# EXERCISE DATA

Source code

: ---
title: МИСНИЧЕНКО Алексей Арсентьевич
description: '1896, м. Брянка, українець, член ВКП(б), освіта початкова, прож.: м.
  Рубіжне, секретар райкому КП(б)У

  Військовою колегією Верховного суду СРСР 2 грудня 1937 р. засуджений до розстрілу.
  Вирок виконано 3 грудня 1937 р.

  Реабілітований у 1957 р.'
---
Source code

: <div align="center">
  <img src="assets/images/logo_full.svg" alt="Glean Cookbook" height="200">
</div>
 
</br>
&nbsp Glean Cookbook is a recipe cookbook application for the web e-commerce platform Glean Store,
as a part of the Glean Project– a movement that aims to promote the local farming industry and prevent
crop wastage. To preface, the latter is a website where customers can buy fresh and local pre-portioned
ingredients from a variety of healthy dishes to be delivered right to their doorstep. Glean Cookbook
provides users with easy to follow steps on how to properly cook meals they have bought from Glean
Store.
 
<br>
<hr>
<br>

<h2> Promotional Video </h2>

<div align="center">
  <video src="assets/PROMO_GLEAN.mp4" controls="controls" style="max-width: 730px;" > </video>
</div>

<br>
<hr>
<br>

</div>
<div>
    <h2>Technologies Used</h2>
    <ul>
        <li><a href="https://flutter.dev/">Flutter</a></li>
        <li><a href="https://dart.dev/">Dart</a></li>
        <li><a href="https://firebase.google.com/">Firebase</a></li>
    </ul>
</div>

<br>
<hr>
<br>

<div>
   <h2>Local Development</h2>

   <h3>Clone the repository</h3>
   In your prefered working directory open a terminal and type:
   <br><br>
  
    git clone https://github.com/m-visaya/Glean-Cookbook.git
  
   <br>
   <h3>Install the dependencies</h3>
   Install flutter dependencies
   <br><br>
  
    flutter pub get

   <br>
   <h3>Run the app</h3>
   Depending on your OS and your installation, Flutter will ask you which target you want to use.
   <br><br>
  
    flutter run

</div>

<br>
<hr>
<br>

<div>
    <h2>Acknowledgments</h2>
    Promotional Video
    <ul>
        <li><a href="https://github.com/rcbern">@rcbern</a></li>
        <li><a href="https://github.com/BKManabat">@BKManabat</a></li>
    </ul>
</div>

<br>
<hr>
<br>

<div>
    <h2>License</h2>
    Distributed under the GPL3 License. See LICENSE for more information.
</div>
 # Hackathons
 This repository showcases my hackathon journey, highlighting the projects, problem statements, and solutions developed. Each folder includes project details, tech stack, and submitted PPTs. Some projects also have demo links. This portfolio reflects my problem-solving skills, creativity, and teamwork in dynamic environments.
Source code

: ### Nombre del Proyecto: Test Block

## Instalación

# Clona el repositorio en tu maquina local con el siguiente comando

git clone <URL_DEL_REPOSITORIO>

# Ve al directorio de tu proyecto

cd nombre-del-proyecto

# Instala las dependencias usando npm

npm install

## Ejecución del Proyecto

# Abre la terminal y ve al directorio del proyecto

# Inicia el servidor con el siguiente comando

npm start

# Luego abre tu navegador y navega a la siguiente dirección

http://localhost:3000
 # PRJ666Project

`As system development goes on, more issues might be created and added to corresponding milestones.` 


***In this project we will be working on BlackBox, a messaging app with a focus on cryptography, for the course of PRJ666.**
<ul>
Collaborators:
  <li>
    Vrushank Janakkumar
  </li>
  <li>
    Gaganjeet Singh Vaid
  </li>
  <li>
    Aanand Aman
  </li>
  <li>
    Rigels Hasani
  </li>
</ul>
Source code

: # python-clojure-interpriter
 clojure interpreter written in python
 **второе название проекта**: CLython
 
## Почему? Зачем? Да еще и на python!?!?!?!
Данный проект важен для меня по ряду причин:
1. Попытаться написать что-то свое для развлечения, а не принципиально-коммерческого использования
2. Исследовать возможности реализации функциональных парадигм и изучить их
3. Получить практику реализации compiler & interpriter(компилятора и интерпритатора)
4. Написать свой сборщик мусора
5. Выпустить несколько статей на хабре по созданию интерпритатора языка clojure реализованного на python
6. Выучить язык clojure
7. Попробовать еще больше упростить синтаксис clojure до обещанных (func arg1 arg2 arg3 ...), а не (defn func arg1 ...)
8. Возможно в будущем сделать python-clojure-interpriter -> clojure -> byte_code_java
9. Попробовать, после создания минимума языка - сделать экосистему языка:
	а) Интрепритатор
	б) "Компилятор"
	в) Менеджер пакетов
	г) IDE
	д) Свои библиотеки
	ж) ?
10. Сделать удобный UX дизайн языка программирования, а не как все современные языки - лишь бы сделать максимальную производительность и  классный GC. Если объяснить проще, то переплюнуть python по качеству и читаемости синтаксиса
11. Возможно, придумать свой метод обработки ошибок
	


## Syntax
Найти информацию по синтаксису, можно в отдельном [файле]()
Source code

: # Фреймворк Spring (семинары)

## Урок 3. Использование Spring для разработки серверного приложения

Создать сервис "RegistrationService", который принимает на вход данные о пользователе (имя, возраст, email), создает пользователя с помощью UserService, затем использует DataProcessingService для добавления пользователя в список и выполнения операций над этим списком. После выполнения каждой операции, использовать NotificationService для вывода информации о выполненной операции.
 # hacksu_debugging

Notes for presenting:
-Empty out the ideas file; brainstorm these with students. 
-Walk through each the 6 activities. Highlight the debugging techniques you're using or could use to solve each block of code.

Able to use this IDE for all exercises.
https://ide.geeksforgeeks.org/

# JOB ITEM
Down to the last line, retype the entries above exactly.

# FINISHED EXERCISE
Source code

: ---
title: МИСНИЧЕНКО Алексей Арсентьевич
description: '1896, м. Брянка, українець, член ВКП(б), освіта початкова, прож.: м.
  Рубіжне, секретар райкому КП(б)У

  Військовою колегією Верховного суду СРСР 2 грудня 1937 р. засуджений до розстрілу.
  Вирок виконано 3 грудня 1937 р.

  Реабілітований у 1957 р.'
---
Source code

: <div align="center">
  <img src="assets/images/logo_full.svg" alt="Glean Cookbook" height="200">
</div>
 
</br>
&nbsp Glean Cookbook is a recipe cookbook application for the web e-commerce platform Glean Store,
as a part of the Glean Project– a movement that aims to promote the local farming industry and prevent
crop wastage. To preface, the latter is a website where customers can buy fresh and local pre-portioned
ingredients from a variety of healthy dishes to be delivered right to their doorstep. Glean Cookbook
provides users with easy to follow steps on how to properly cook meals they have bought from Glean
Store.
 
<br>
<hr>
<br>

<h2> Promotional Video </h2>

<div align="center">
  <video src="assets/PROMO_GLEAN.mp4" controls="controls" style="max-width: 730px;" > </video>
</div>

<br>
<hr>
<br>

</div>
<div>
    <h2>Technologies Used</h2>
    <ul>
        <li><a href="https://flutter.dev/">Flutter</a></li>
        <li><a href="https://dart.dev/">Dart</a></li>
        <li><a href="https://firebase.google.com/">Firebase</a></li>
    </ul>
</div>

<br>
<hr>
<br>

<div>
   <h2>Local Development</h2>

   <h3>Clone the repository</h3>
   In your prefered working directory open a terminal and type:
   <br><br>
  
    git clone https://github.com/m-visaya/Glean-Cookbook.git
  
   <br>
   <h3>Install the dependencies</h3>
   Install flutter dependencies
   <br><br>
  
    flutter pub get

   <br>
   <h3>Run the app</h3>
   Depending on your OS and your installation, Flutter will ask you which target you want to use.
   <br><br>
  
    flutter run

</div>

<br>
<hr>
<br>

<div>
    <h2>Acknowledgments</h2>
    Promotional Video
    <ul>
        <li><a href="https://github.com/rcbern">@rcbern</a></li>
        <li><a href="https://github.com/BKManabat">@BKManabat</a></li>
    </ul>
</div>

<br>
<hr>
<br>

<div>
    <h2>License</h2>
    Distributed under the GPL3 License. See LICENSE for more information.
</div>
 # Hackathons
 This repository showcases my hackathon journey, highlighting the projects, problem statements, and solutions developed. Each folder includes project details, tech stack, and submitted PPTs. Some projects also have demo links. This portfolio reflects my problem-solving skills, creativity, and teamwork in dynamic environments.
Source code

: ### Nombre del Proyecto: Test Block

## Instalación

# Clona el repositorio en tu maquina local con el siguiente comando

git clone <URL_DEL_REPOSITORIO>

# Ve al directorio de tu proyecto

cd nombre-del-proyecto

# Instala las dependencias usando npm

npm install

## Ejecución del Proyecto

# Abre la terminal y ve al directorio del proyecto

# Inicia el servidor con el siguiente comando

npm start

# Luego abre tu navegador y navega a la siguiente dirección

http://localhost:3000
 # PRJ666Project

`As system development goes on, more issues might be created and added to corresponding milestones.` 


***In this project we will be working on BlackBox, a messaging app with a focus on cryptography, for the course of PRJ666.**
<ul>
Collaborators:
  <li>
    Vrushank Janakkumar
  </li>
  <li>
    Gaganjeet Singh Vaid
  </li>
  <li>
    Aanand Aman
  </li>
  <li>
    Rigels Hasani
  </li>
</ul>
Source code

: # python-clojure-interpriter
 clojure interpreter written in python
 **второе название проекта**: CLython
 
## Почему? Зачем? Да еще и на python!?!?!?!
Данный проект важен для меня по ряду причин:
1. Попытаться написать что-то свое для развлечения, а не принципиально-коммерческого использования
2. Исследовать возможности реализации функциональных парадигм и изучить их
3. Получить практику реализации compiler & interpriter(компилятора и интерпритатора)
4. Написать свой сборщик мусора
5. Выпустить несколько статей на хабре по созданию интерпритатора языка clojure реализованного на python
6. Выучить язык clojure
7. Попробовать еще больше упростить синтаксис clojure до обещанных (func arg1 arg2 arg3 ...), а не (defn func arg1 ...)
8. Возможно в будущем сделать python-clojure-interpriter -> clojure -> byte_code_java
9. Попробовать, после создания минимума языка - сделать экосистему языка:
	а) Интрепритатор
	б) "Компилятор"
	в) Менеджер пакетов
	г) IDE
	д) Свои библиотеки
	ж) ?
10. Сделать удобный UX дизайн языка программирования, а не как все современные языки - лишь бы сделать максимальную производительность и  классный GC. Если объяснить проще, то переплюнуть python по качеству и читаемости синтаксиса
11. Возможно, придумать свой метод обработки ошибок
	


## Syntax
Найти информацию по синтаксису, можно в отдельном [файле]()
Source code

: # Фреймворк Spring (семинары)

## Урок 3. Использование Spring для разработки серверного приложения

Создать сервис "RegistrationService", который принимает на вход данные о пользователе (имя, возраст, email), создает пользователя с помощью UserService, затем использует DataProcessingService для добавления пользователя в список и выполнения операций над этим списком. После выполнения каждой операции, использовать NotificationService для вывода информации о выполненной операции.
 # hacksu_debugging

Notes for presenting:
-Empty out the ideas file; brainstorm these with students. 
-Walk through each the 6 activities. Highlight the debugging techniques you're using or could use to solve each block of code.

Able to use this IDE for all exercises.
https://ide.geeksforgeeks.org/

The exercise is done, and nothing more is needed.